Another challenge that the authors say the use of adjuncts create for elite universities is an uncomfortable reality: those off the tenure track -- with lesser working conditions and less money -- are frequently better teachers.

Using data from Michigan, broken out by departments and by lower/upper division status, the authors find that non-tenure track instructors consistently receive better ratings than do those on the tenure track whenever data were sufficient to study. The ratings below are on a 5-point scale, with 5 as the best score. But the authors note that because most students at Michigan give professors ratings in the 3 to 5 range, the gaps here are even larger. (n/a indicates that there were not enough evaluations to make a statistically valid figure.)

Average Student Rankings of University of Michigan Instructors

  Tenure-Track Non-Tenure-Track Teaching Assistant
Lower-division courses      
--Chemistry 3.63 4.06 4.02
--Economics 3.82 4.41 3.88
--English 4.30 4.63 4.17
--Philosophy 4.08 n/a 4.05
--Physics 4.13 4.31 3.82
--Psychology 4.46 n/a 4.03
Upper-division courses      
--Chemistry 3.88 4.09 4.05
--Economics 4.04 4.64 4.00
--English 4.46 4.76 4.09
--Philosophy 4.27 n/a 4.03
--Physics 4.14 n/a n/a
--Psychology 4.41 4.65 4.18

The authors note that despite the clear track record of adjuncts as teachers, they are not only blocked from getting on the tenure track by its emphasis on research they don't have time to do, but they must face a relative lack of job security and a range of limits -- some substantive and some petty.

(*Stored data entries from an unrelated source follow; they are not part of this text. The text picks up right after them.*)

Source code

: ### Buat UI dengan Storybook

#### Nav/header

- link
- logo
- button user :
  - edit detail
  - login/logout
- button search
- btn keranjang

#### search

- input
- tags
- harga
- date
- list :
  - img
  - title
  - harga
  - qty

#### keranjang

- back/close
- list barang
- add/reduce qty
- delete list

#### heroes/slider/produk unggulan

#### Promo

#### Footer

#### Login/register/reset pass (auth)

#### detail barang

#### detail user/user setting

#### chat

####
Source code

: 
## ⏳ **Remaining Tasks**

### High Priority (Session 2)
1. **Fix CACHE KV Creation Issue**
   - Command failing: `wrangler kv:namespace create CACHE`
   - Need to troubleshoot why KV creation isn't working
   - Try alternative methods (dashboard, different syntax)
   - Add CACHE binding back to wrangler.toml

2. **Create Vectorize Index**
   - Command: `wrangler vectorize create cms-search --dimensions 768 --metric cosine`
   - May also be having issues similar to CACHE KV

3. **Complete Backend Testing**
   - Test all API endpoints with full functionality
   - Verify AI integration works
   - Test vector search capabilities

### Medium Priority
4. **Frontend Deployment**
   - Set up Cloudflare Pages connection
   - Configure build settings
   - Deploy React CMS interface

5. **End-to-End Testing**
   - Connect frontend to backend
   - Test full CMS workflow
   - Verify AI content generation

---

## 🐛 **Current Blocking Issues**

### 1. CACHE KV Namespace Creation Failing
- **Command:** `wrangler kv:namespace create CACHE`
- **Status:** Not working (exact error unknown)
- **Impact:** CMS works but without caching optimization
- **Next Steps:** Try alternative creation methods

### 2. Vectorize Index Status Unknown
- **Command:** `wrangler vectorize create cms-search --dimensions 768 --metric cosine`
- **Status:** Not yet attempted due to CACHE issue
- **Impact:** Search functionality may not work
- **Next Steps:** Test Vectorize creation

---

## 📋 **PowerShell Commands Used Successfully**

The universities in the study have a range of policies on adjuncts' role in governance, both at the campus and departmental levels. The authors write that this situation threatens the tradition of shared governance, which assumes common values and a common commitment to an institution, and of academic freedom, which depends on job security. With adjuncts and tenure-track faculty having different rights and perspectives, the situation is ripe either for unionization or centralization of authority, and the authors don't want either course.

In keeping with the overall tone of the book, it ends with a series of recommendations that are as much calls for deliberation as calls to arms, and the recommendations generally do not cast blame. But they do suggest universities have work to do. The authors recommend:

  • Developing information systems that would at the very least make hiring trends clear, and enable better informed decision making.
  • Reviewing campus governance systems to determine whether there is a sufficient role that reflects the work of those off the tenure track.
  • Reconsidering the way colleges compete for top faculty members so that fewer are given pledges that keep them out of the classroom.
  • Questioning whether "business models" are the most appropriate way for colleges to make decisions.
  • Making the treatment of part-time faculty members something that is thought out and appropriate, not hit or miss.

This approach, the authors write, would involve the kind of deliberation and discussion that was not present as the status quo developed. This approach "would be to decide on the necessary roles on campus that are best filled by non-tenure-track faculty and to determine the number of non-tenure-track hires needed to fill those roles, to plan for that number, and to treat the hires as valued members of the academic community."